╔══
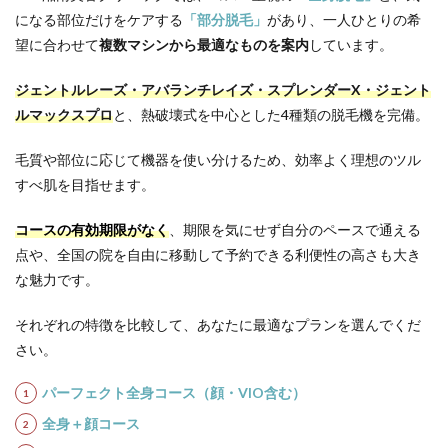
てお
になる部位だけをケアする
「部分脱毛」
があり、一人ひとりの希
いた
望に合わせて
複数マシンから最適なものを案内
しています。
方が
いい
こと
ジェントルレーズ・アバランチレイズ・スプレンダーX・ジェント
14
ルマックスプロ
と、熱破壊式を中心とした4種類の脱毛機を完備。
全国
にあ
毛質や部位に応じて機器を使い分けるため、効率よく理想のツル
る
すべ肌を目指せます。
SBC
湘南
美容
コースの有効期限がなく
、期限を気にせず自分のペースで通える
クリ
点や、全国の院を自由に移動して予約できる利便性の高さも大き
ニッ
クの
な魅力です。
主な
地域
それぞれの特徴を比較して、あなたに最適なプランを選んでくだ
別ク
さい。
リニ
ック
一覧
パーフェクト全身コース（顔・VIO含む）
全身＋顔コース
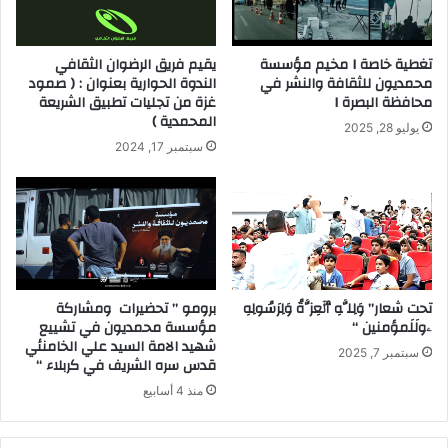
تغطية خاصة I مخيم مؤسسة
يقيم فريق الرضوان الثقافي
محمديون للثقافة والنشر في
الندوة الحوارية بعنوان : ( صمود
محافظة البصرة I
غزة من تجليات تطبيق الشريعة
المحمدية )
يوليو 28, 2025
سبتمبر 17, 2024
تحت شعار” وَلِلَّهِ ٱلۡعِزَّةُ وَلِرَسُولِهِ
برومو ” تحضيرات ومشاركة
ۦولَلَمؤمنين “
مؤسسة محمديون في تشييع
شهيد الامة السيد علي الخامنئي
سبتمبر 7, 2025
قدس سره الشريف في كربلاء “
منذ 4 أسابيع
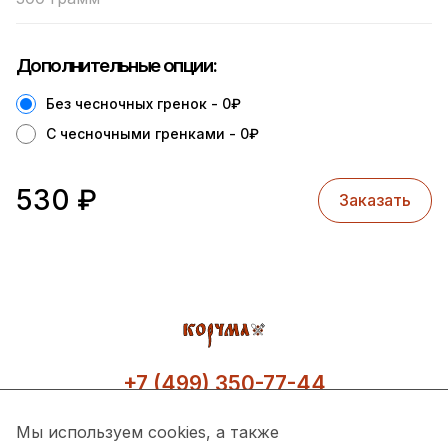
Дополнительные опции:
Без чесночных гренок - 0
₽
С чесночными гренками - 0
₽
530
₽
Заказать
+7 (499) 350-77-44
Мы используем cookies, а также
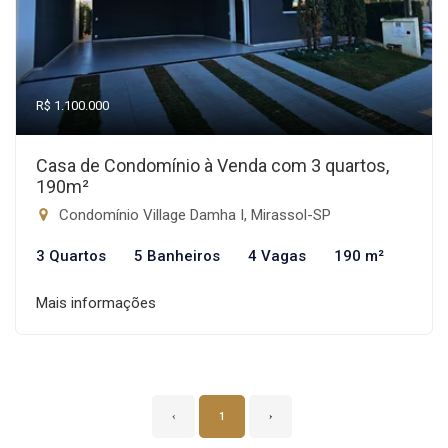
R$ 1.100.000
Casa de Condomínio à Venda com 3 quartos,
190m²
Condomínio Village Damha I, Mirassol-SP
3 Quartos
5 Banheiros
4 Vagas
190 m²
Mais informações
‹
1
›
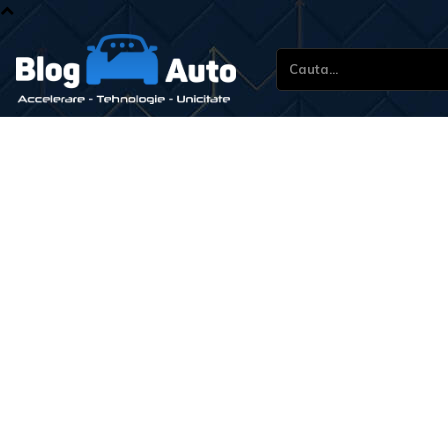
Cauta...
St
╚══
╔══
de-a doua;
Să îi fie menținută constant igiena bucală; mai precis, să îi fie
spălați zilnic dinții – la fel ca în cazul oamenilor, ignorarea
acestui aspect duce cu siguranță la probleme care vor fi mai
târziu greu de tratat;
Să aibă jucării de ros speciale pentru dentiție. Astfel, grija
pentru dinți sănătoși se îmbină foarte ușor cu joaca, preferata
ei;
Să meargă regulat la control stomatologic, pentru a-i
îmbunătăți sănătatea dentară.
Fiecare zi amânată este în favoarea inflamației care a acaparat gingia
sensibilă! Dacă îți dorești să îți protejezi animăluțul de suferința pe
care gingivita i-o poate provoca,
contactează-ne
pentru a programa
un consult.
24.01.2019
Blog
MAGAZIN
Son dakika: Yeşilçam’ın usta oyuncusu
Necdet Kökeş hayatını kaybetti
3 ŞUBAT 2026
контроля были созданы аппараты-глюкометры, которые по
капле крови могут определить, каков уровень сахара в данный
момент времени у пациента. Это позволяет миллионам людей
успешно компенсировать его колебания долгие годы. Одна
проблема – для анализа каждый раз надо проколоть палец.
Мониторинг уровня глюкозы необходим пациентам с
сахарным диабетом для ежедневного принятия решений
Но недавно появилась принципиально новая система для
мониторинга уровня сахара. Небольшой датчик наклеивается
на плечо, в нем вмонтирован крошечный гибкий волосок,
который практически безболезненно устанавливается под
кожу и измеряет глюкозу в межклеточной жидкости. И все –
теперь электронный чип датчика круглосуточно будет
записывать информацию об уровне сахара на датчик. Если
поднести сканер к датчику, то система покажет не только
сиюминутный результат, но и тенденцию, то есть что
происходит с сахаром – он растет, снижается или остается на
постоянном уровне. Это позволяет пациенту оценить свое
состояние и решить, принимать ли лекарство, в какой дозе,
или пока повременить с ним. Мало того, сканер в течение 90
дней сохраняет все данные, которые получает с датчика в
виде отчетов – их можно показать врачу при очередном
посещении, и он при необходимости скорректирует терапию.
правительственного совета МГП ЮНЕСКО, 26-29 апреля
╚══
Job:
In the listing above, show every line with the word "сканер".

Exercise output:
поднести сканер к датчику, то система покажет не только
или пока повременить с ним. Мало того, сканер в течение 90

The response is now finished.